Wednesday, January 21, 2015

Top 10 U.S. Long Distance Hiking Trails

by Drew Hanson

On Monday The Guardian ran a story under the heading, “Top 10 long-distance hiking trails in the US.” Having hiked parts of most of these and many other trails, this hiker likes The Guardian’s list.

above the John Muir and Pacific Crest trails,
Cathedral Range, CA, 1999
Some of the trails on the list are well known, like two outside of Wisconsin I’ve explored the most: the Pacific Crest Trail and John Muir Trail. While the Appalachian Trail is of course also listed it is a few of the lesser known ones that I'd like to give a little more attention.

I was glad to see the Ozark Highlands Trail on the list. Two of my four Ozarks trips included hikes on portions of this fairly unknown trail. It is especially awesome to explore in spring while the redbud and dogwood are in bloom.

Seeing the Long Trail on the list brought to mind some of its fall line routes up the side of one Vermont-version-of-a-mountain and down the fall line of the other side. A friend and I spent a memorable night at The Inn At Long Trail, which offers the sort of hiker services a few more trails need.

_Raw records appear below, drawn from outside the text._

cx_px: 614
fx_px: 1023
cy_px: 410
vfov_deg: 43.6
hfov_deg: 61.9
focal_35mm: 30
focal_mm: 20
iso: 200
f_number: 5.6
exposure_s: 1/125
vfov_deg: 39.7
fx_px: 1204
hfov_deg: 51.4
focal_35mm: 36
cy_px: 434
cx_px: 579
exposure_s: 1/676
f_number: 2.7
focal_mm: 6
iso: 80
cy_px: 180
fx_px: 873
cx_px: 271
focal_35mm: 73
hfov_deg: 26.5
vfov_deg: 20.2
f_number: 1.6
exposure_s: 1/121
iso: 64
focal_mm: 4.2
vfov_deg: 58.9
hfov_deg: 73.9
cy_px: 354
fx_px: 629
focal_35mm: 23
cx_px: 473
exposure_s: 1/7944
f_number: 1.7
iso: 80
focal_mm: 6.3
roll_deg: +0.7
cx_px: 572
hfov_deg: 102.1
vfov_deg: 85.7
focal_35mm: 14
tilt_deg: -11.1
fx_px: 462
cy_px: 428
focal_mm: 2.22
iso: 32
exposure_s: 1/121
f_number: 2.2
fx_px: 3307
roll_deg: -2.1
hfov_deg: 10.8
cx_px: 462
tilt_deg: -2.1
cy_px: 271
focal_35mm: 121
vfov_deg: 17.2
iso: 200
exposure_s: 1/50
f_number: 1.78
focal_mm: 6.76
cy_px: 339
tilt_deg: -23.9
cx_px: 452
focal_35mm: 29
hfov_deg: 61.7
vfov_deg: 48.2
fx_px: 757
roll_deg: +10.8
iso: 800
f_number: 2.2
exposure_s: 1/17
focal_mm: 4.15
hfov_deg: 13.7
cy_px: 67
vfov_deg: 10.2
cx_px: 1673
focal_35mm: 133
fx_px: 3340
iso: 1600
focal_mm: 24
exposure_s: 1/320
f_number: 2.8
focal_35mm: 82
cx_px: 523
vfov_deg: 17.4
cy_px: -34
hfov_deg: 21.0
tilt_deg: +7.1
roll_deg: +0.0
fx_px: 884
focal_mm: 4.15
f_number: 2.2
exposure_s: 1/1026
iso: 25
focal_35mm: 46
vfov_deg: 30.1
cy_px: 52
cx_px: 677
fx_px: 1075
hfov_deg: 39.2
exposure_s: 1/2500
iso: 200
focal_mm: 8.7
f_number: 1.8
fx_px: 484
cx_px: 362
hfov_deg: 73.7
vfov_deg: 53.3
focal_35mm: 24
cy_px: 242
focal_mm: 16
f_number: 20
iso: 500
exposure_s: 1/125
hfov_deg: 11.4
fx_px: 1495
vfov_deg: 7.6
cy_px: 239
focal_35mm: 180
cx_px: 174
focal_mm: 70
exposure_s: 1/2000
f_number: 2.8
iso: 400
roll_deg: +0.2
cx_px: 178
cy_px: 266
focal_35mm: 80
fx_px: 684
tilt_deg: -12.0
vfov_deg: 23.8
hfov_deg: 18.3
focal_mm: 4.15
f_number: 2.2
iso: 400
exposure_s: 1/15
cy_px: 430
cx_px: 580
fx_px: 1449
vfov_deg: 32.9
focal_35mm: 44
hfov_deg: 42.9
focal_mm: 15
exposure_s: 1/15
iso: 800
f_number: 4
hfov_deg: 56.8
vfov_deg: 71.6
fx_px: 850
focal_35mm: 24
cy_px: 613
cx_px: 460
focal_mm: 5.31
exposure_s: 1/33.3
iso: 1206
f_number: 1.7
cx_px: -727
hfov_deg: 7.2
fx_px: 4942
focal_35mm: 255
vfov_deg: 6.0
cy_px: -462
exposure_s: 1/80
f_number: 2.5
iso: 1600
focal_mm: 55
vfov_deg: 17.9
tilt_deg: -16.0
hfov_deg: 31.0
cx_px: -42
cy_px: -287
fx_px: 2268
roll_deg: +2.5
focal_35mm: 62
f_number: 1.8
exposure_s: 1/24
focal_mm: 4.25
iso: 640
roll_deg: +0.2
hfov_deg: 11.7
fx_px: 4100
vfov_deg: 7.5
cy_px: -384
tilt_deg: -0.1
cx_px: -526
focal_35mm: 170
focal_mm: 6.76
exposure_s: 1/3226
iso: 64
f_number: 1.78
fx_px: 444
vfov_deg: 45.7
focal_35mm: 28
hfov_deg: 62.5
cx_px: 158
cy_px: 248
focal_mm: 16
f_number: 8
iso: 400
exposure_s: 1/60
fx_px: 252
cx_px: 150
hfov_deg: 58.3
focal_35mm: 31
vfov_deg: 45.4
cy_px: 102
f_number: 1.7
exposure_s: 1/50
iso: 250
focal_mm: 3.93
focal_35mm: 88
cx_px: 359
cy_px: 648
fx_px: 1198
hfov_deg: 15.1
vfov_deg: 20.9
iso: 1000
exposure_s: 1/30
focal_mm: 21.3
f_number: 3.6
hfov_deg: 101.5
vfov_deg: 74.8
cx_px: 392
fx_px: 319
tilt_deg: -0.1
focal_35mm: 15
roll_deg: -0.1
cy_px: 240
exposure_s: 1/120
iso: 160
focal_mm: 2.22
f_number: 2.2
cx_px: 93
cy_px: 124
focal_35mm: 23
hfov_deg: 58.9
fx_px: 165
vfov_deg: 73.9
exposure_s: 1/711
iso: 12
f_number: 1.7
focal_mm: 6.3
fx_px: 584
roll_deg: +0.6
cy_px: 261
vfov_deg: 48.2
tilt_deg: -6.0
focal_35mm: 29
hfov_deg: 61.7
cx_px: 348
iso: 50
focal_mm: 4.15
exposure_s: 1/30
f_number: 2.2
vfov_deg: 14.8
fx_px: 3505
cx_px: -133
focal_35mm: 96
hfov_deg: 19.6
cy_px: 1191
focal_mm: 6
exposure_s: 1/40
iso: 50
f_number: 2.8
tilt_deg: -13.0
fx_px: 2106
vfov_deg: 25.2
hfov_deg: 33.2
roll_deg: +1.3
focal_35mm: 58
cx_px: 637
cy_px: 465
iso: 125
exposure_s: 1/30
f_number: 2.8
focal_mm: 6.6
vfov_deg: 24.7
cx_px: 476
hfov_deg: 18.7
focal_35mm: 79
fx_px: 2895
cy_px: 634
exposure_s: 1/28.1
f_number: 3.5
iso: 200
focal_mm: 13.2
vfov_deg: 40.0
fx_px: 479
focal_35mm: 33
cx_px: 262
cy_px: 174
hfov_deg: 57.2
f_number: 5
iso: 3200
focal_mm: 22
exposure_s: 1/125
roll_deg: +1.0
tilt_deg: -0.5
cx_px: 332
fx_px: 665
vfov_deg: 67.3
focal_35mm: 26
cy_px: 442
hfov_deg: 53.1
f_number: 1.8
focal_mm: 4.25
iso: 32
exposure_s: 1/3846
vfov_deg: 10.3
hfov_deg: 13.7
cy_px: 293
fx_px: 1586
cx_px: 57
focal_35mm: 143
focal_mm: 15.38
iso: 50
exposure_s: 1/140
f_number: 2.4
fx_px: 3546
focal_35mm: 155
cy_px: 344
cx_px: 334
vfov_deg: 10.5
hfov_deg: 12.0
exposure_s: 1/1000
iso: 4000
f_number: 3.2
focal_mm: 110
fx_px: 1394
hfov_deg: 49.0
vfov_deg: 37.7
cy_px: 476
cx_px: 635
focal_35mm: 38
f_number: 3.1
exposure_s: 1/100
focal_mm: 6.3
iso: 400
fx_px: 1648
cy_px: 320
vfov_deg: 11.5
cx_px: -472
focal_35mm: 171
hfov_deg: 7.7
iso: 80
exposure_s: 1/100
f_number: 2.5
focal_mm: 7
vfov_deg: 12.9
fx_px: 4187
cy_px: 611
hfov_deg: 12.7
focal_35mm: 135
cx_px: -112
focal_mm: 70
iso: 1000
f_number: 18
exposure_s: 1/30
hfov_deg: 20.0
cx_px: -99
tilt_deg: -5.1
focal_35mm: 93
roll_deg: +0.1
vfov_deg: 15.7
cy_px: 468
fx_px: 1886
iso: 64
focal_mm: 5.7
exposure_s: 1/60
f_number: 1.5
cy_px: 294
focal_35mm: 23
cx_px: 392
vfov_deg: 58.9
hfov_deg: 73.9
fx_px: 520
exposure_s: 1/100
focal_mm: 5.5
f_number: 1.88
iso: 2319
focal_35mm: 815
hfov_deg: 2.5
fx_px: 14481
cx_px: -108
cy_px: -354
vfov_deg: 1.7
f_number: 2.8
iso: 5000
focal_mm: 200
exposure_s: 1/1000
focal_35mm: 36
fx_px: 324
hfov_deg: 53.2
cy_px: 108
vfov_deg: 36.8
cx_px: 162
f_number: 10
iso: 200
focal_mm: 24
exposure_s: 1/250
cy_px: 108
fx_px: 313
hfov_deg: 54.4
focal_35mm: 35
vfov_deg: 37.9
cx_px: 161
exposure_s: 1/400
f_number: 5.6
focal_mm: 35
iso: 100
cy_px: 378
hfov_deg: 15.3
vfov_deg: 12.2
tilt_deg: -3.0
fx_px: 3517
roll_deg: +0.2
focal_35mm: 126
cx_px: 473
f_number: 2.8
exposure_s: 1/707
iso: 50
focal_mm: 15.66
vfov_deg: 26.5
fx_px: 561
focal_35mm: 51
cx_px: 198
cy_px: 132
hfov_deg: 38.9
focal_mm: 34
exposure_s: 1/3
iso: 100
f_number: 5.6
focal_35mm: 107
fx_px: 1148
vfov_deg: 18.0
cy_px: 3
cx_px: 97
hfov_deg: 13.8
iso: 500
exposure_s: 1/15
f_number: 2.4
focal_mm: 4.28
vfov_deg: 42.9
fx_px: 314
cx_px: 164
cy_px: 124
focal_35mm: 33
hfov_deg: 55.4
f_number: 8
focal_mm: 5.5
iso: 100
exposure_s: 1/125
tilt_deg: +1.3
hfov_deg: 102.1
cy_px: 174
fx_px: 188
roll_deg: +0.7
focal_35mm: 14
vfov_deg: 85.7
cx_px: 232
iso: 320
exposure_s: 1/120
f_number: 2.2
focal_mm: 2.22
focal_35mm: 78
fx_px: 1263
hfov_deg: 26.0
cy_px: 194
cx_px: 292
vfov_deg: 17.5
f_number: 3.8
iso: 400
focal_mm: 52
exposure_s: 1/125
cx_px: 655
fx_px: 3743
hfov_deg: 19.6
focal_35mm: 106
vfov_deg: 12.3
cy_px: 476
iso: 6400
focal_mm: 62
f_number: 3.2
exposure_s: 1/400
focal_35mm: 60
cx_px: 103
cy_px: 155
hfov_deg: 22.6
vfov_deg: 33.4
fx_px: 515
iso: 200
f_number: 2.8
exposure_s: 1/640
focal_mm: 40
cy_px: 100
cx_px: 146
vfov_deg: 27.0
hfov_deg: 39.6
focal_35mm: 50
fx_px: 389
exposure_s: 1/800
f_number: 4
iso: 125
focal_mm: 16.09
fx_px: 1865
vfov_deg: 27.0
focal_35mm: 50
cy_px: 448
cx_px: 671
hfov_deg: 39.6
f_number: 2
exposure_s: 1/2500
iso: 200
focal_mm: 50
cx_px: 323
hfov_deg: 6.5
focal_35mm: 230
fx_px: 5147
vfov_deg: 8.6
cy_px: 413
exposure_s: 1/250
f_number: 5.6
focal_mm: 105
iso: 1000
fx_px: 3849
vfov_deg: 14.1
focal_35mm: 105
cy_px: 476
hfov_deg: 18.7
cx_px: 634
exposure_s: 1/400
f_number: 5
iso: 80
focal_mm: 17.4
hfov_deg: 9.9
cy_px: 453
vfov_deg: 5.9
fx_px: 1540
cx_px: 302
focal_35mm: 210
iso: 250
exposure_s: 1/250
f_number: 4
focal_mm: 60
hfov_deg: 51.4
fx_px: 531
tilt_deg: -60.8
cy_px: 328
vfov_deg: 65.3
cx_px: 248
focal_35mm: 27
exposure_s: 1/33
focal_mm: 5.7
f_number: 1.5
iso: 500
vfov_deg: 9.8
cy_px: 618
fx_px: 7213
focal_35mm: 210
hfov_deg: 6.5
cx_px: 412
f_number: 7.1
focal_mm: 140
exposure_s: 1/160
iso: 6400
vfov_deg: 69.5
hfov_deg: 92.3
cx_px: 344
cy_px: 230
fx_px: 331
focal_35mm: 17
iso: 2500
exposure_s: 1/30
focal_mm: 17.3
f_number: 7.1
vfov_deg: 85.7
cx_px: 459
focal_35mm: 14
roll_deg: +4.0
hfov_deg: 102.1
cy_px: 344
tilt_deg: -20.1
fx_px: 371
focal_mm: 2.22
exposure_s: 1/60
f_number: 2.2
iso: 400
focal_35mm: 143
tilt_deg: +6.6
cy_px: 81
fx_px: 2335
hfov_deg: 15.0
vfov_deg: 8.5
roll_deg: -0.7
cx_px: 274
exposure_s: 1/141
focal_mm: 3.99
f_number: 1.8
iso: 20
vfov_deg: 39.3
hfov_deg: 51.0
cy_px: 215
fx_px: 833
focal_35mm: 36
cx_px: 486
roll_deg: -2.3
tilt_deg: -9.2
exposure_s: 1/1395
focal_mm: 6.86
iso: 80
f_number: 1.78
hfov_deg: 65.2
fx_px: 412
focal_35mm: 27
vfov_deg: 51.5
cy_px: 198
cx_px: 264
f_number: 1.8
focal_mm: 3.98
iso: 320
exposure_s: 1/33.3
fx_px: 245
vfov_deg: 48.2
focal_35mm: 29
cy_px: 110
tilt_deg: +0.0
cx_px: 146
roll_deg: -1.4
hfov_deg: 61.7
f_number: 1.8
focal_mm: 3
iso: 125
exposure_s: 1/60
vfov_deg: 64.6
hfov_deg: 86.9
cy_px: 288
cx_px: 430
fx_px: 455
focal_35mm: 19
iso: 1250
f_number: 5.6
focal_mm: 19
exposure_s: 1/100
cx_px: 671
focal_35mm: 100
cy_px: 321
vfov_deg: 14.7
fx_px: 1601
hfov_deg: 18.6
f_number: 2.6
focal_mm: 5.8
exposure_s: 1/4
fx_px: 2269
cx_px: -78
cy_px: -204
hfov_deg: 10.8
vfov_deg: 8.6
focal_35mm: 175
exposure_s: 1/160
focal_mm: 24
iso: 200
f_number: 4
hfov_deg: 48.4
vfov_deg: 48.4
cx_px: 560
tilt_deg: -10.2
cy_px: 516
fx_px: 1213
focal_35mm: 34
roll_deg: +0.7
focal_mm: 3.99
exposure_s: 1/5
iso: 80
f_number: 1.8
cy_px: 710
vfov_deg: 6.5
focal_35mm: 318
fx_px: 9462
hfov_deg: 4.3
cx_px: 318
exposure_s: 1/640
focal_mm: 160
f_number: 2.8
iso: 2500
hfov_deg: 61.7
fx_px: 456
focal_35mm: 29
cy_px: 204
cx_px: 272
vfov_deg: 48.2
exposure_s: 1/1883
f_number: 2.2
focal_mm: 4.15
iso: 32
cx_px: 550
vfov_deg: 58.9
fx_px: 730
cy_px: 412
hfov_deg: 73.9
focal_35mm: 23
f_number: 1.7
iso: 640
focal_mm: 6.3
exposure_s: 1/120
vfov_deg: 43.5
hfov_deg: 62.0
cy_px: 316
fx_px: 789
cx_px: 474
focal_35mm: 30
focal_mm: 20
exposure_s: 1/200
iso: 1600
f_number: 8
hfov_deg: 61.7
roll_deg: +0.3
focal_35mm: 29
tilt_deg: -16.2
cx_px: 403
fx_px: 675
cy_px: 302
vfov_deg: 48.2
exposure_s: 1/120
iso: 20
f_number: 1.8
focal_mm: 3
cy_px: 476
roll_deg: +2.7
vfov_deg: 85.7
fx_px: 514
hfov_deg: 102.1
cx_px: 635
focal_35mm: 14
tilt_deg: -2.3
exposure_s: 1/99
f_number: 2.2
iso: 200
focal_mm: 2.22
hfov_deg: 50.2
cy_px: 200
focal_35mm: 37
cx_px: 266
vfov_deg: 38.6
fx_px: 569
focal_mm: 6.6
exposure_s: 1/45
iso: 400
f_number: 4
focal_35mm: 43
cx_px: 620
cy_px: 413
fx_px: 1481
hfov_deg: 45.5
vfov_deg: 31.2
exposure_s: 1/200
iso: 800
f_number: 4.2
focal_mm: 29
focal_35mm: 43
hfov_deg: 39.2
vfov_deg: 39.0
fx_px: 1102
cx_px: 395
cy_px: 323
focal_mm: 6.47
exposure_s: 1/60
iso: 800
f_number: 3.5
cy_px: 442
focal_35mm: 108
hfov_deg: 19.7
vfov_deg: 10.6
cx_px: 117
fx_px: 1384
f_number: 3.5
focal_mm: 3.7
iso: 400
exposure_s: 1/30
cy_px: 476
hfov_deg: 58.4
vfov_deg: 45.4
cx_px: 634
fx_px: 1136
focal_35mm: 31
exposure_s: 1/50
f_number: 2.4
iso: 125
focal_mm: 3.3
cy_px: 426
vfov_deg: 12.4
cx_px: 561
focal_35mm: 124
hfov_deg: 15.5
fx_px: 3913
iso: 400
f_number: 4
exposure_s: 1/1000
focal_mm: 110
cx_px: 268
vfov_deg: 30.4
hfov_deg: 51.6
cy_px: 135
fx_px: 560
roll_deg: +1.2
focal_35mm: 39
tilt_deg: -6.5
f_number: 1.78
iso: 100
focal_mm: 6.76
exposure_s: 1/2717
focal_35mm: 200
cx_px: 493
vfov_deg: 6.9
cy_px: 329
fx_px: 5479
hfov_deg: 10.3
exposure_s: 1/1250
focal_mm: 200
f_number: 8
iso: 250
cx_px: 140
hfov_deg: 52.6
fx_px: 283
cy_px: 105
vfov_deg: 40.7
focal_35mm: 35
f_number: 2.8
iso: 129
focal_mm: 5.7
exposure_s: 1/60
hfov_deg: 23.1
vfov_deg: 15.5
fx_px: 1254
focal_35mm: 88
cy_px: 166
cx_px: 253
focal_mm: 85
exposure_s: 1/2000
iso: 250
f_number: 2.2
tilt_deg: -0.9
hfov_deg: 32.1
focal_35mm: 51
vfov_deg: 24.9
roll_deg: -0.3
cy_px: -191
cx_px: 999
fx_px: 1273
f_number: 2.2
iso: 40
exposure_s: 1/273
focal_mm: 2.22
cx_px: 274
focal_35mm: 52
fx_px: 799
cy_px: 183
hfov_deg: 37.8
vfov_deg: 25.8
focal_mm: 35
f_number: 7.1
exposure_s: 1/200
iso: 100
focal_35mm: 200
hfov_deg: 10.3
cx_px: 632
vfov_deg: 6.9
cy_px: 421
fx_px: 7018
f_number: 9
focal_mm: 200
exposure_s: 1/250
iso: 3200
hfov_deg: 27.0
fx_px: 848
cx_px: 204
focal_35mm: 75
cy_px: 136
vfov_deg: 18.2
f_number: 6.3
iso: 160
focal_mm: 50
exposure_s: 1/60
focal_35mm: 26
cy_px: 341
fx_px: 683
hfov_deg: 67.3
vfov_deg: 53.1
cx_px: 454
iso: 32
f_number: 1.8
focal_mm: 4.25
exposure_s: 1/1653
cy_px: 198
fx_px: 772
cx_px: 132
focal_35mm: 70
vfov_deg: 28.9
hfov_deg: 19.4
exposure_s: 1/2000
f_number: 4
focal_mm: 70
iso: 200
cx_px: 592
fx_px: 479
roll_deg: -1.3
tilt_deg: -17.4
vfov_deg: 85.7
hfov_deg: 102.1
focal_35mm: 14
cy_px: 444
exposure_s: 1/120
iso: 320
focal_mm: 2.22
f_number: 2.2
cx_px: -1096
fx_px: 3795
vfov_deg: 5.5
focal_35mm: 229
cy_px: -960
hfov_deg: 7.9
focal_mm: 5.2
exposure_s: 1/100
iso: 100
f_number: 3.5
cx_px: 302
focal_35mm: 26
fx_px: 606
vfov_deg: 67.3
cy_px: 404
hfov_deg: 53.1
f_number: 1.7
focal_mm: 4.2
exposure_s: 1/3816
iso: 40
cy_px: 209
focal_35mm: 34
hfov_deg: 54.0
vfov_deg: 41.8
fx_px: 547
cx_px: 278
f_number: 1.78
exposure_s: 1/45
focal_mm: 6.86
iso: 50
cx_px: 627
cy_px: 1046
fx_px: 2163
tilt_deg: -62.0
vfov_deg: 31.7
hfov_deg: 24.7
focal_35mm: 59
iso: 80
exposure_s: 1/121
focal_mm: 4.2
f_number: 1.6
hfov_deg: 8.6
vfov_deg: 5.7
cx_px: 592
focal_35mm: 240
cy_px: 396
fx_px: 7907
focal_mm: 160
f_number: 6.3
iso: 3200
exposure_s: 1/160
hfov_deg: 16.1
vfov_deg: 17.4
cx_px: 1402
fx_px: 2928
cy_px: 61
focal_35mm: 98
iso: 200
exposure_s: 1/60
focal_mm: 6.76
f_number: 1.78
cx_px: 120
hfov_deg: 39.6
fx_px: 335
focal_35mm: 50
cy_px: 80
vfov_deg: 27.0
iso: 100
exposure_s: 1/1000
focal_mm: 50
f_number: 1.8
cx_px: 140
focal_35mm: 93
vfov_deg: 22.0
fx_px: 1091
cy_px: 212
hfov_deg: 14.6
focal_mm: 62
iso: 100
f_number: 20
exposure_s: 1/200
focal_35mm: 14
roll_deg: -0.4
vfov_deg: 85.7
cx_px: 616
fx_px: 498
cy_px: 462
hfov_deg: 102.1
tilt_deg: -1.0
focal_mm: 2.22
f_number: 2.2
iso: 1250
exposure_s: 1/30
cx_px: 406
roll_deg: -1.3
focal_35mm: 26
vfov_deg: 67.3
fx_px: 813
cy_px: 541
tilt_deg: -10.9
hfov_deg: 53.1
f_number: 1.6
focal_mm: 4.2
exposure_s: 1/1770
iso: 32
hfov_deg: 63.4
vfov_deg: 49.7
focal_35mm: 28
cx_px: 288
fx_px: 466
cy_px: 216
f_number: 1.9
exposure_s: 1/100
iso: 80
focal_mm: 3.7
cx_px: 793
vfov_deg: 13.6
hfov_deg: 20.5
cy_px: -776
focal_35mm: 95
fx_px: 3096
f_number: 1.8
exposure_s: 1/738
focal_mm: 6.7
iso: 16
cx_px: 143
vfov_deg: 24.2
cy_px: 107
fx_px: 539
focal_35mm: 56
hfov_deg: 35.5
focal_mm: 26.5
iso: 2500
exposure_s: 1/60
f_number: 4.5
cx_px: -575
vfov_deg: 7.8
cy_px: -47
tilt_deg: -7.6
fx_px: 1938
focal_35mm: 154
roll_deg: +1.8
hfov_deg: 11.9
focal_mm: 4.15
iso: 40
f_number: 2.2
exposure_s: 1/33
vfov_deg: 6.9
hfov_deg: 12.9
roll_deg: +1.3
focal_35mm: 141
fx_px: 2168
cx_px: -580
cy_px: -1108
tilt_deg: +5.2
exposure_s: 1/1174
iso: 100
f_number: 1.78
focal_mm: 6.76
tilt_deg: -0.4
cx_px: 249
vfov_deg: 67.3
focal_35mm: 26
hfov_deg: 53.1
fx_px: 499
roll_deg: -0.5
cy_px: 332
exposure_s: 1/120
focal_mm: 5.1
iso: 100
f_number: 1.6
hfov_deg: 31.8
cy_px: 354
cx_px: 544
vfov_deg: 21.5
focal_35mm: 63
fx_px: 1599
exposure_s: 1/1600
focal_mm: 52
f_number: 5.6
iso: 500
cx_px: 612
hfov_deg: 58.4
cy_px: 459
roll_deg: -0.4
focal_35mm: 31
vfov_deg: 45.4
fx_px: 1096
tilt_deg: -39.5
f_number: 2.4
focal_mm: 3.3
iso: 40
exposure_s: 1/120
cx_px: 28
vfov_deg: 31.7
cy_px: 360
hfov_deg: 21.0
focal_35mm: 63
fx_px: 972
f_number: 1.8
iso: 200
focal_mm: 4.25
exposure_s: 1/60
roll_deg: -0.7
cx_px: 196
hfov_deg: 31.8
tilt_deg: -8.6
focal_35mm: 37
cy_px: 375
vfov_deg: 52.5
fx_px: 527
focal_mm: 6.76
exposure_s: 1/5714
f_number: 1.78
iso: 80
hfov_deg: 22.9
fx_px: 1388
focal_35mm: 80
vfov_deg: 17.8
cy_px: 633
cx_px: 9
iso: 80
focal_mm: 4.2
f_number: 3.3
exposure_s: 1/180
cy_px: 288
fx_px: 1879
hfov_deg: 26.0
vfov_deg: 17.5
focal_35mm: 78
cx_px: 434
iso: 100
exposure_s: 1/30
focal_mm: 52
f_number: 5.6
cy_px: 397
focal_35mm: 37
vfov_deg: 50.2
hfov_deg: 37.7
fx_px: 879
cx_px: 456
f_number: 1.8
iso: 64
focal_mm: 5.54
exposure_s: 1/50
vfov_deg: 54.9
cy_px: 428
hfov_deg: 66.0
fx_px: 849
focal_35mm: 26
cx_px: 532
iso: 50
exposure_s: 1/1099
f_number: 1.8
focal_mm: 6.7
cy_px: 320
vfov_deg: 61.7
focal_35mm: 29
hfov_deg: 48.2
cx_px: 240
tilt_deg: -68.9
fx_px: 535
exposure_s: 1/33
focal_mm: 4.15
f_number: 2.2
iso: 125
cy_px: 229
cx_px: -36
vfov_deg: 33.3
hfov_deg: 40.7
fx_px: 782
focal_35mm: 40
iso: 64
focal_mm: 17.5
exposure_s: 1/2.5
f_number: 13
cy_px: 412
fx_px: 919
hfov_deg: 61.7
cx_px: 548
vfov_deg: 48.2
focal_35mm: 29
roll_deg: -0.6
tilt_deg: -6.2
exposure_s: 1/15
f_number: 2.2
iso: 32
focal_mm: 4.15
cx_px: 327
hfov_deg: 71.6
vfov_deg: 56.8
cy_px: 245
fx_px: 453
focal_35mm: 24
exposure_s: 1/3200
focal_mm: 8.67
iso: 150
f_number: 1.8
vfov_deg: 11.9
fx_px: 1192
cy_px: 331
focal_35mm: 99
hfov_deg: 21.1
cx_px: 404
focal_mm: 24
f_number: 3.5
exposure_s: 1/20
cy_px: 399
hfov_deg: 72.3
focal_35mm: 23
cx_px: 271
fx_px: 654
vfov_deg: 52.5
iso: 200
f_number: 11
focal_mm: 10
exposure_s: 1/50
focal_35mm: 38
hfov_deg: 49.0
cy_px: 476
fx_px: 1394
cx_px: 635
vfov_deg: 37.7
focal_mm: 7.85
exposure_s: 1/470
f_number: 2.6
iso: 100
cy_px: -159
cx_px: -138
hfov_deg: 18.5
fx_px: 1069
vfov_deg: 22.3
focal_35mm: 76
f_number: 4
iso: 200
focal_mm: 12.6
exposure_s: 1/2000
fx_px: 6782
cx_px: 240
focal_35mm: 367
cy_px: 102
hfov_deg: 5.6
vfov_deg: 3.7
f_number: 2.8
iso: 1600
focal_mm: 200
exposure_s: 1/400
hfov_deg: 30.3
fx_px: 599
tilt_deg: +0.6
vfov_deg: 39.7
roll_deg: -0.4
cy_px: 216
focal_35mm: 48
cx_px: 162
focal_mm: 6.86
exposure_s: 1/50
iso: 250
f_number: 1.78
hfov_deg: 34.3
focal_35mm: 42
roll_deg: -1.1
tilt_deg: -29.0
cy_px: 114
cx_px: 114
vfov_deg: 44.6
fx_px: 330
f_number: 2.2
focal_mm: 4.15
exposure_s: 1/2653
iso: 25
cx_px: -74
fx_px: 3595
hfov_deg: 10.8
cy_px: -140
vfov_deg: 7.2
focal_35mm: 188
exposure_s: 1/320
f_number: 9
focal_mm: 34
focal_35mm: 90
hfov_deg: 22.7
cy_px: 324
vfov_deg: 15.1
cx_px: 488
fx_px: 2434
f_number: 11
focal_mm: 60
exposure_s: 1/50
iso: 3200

There is one small correction I would make to The Guardian’s write-up on the Ice Age Trail. It states, “Only a handful of people hike the entire trail each year.” Actually 50 people completed the entire Ice Age Trail in the past 4 years. That’s more than who hike some of the other trails on the list. If you look at the 5, 10 or 20 year trend line, the rate at which people are completing the entire Ice Age Trail is going up. Someday more people will hike the entire Ice Age Trail than perhaps even the Appalachian Trail.

The Guardian article is major news for the lesser known trails. The international newspaper based in England has a daily print and online readership of over 9 million. In 2012 its online edition was reportedly the third most widely read in the world. If you live near one of the lesser known trails but are not involved in any way with them, this news should be a hint that you might be missing something. The lesser known trails are not crowded to hike and could likely use your support to make them even better.

If ten or twenty years ago you had a mediocre experience on one of the lesser known trails, it is time you come back for a second hike. I strongly recommend hiking any Ice Age Trail segment constructed by the Mobile Skills Crew in the past dozen years for it is these segments built using advanced design and construction techniques that are an absolute pleasure to hike and undoubtedly part of the reason the IAT landed itself in such worldly news.